++++ Input data
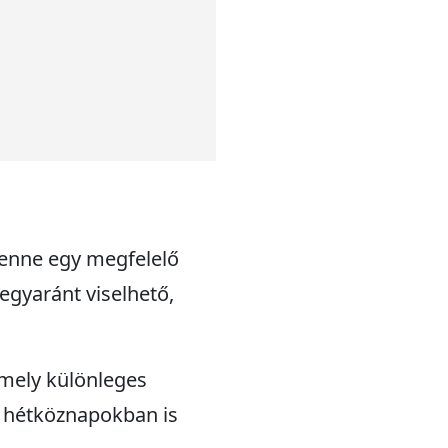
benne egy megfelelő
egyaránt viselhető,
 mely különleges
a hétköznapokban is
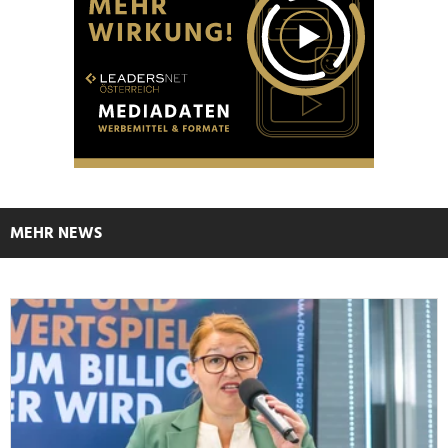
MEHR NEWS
++++++++
++++ Input data
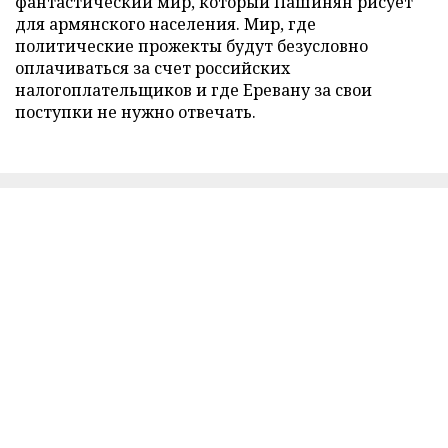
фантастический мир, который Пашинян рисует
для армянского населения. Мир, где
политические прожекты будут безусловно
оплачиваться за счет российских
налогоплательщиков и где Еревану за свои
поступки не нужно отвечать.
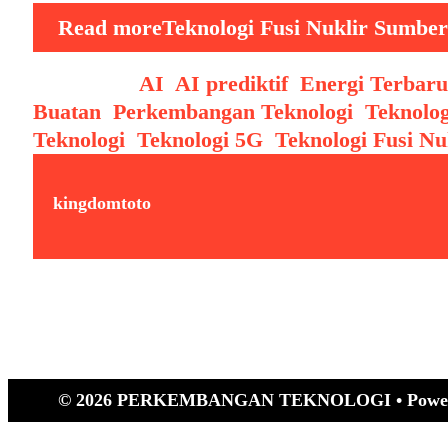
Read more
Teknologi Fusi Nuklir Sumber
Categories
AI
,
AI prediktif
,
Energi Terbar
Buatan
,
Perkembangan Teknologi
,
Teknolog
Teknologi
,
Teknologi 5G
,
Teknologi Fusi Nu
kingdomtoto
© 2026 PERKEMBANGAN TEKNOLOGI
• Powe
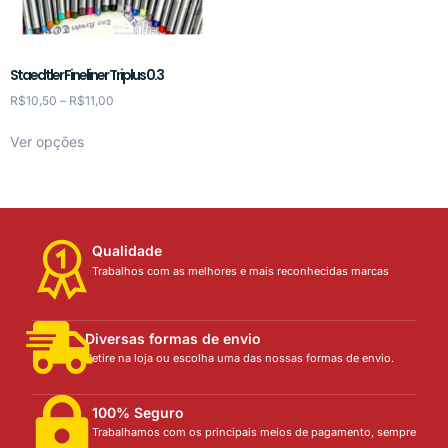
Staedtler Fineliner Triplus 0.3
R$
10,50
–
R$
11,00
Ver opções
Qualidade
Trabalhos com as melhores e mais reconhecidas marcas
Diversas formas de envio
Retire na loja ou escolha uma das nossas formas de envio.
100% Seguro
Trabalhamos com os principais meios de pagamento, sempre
++++++++
Your instructions
Using the records above, repeat exactly the run of lines that starts with the line with "оплачиваться за счет российских" and goes on through the line with "Trabalhamos com os"; omit each picture.

Exercise output
оплачиваться за счет российских
налогоплательщиков и где Еревану за свои
поступки не нужно отвечать.
Read more
Teknologi Fusi Nuklir Sumber
Categories
AI
,
AI prediktif
,
Energi Terbar
Buatan
,
Perkembangan Teknologi
,
Teknolog
Teknologi
,
Teknologi 5G
,
Teknologi Fusi Nu
kingdomtoto
© 2026 PERKEMBANGAN TEKNOLOGI
• Powe
Staedtler Fineliner Triplus 0.3
R$
10,50
–
R$
11,00
Ver opções
Qualidade
Trabalhos com as melhores e mais reconhecidas marcas
Diversas formas de envio
Retire na loja ou escolha uma das nossas formas de envio.
100% Seguro
Trabalhamos com os principais meios de pagamento, sempre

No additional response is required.